**** The records ****

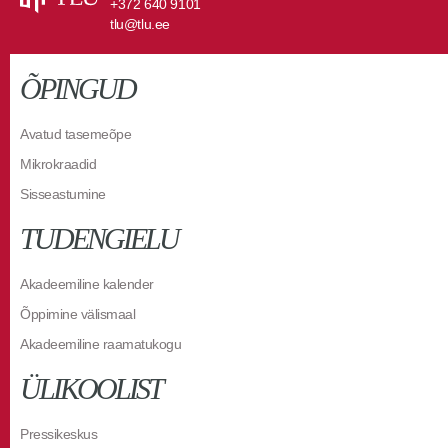
+372 640 9101
tlu@tlu.ee
ÕPINGUD
Avatud tasemeõpe
Mikrokraadid
Sisseastumine
TUDENGIELU
Akadeemiline kalender
Õppimine välismaal
Akadeemiline raamatukogu
ÜLIKOOLIST
Pressikeskus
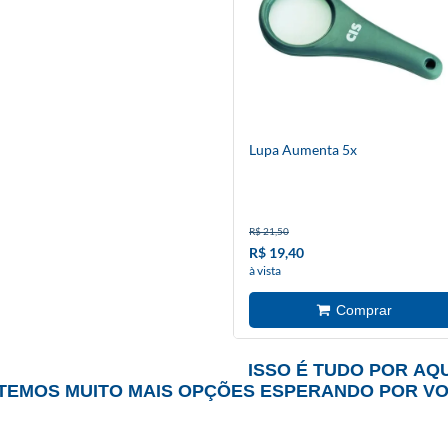
Lupa Aumenta 5x
R$ 21,50
R$ 19,40
à vista
ISSO É TUDO POR AQU
TEMOS MUITO MAIS OPÇÕES ESPERANDO POR V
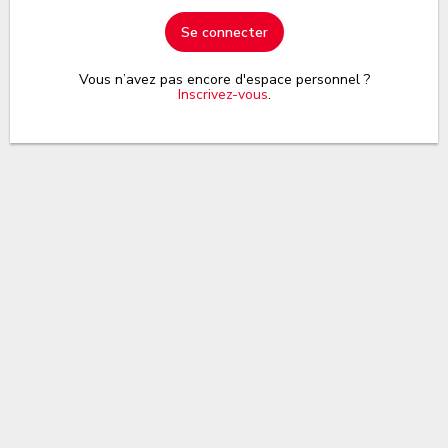
Se connecter
Vous n’avez pas encore d'espace personnel ?
Inscrivez-vous
.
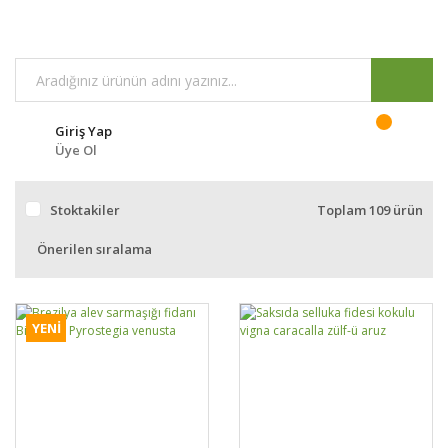
Giriş Yap
Üye Ol
Stoktakiler
Toplam 109 ürün
YENİ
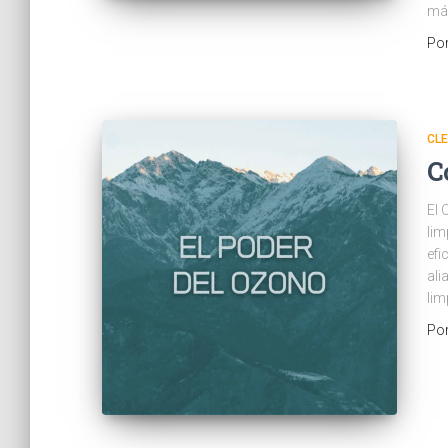
más
Po
CLE
C
El 
lim
efi
ali
lim
Po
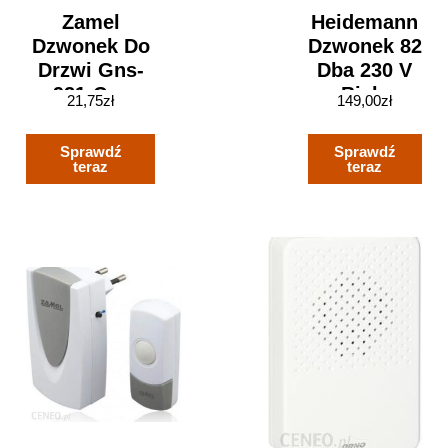
Zamel
Heidemann
Dzwonek Do
Dzwonek 82
Drzwi Gns-
Dba 230 V
921-Czn
Biały
21,75
zł
149,00
zł
Czarny
(70601)
SUN10000483
Sprawdź
Sprawdź
teraz
teraz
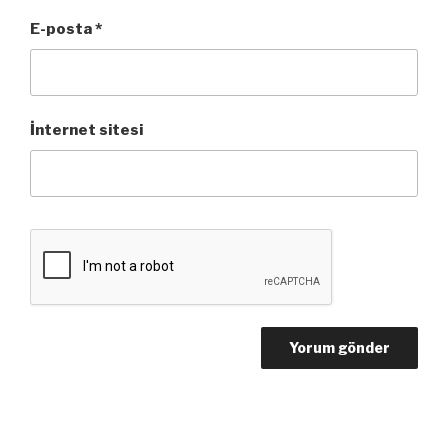
E-posta
*
İnternet sitesi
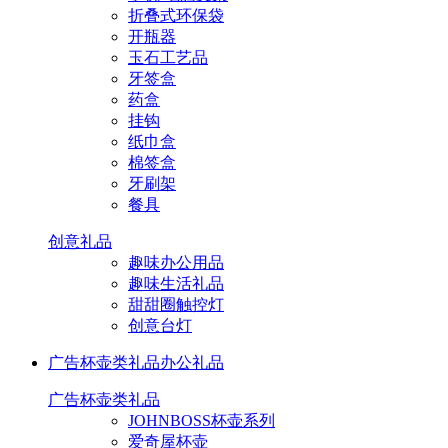
折叠式环保袋
开瓶器
玉石工艺品
牙签盒
药盒
挂钩
纸巾盒
棉签盒
牙刷架
餐具
创意礼品
趣味办公用品
趣味生活礼品
甜甜圈触控灯
创意台灯
广告杯壶类礼品
办公礼品
广告杯壶类礼品
JOHNBOSS杯壶系列
爱奇屋杯壶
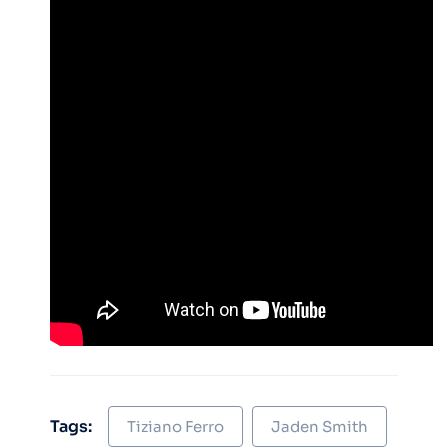
Tags:
Tiziano Ferro
Jaden Smith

****

Here the job is to print all the entries above exactly, minus the images.

+372 640 9101
tlu@tlu.ee
ÕPINGUD
Avatud tasemeõpe
Mikrokraadid
Sisseastumine
TUDENGIELU
Akadeemiline kalender
Õppimine välismaal
Akadeemiline raamatukogu
ÜLIKOOLIST
Pressikeskus
Lupa Aumenta 5x
R$ 21,50
R$ 19,40
à vista
ISSO É TUDO POR AQU
TEMOS MUITO MAIS OPÇÕES ESPERANDO POR V
Se connecter
Vous n’avez pas encore d'espace personnel ?
Inscrivez-vous
.
Giriş Yap
Üye Ol
Stoktakiler
Toplam 109 ürün
YENİ
más
Po
CLE
C
El 
lim
efi
ali
lim
Po
Zamel
Heidemann
Dzwonek Do
Dzwonek 82
Drzwi Gns-
Dba 230 V
921-Czn
Biały
21,75
zł
149,00
zł
Czarny
(70601)
SUN10000483
Sprawdź
Sprawdź
teraz
teraz
E-posta
*
İnternet sitesi
折叠式环保袋
开瓶器
玉石工艺品
牙签盒
药盒
挂钩
纸巾盒
棉签盒
牙刷架
餐具
创意礼品
趣味办公用品
趣味生活礼品
甜甜圈触控灯
创意台灯
广告杯壶类礼品
办公礼品
广告杯壶类礼品
JOHNBOSS杯壶系列
爱奇屋杯壶
Tags:
Tiziano Ferro
Jaden Smith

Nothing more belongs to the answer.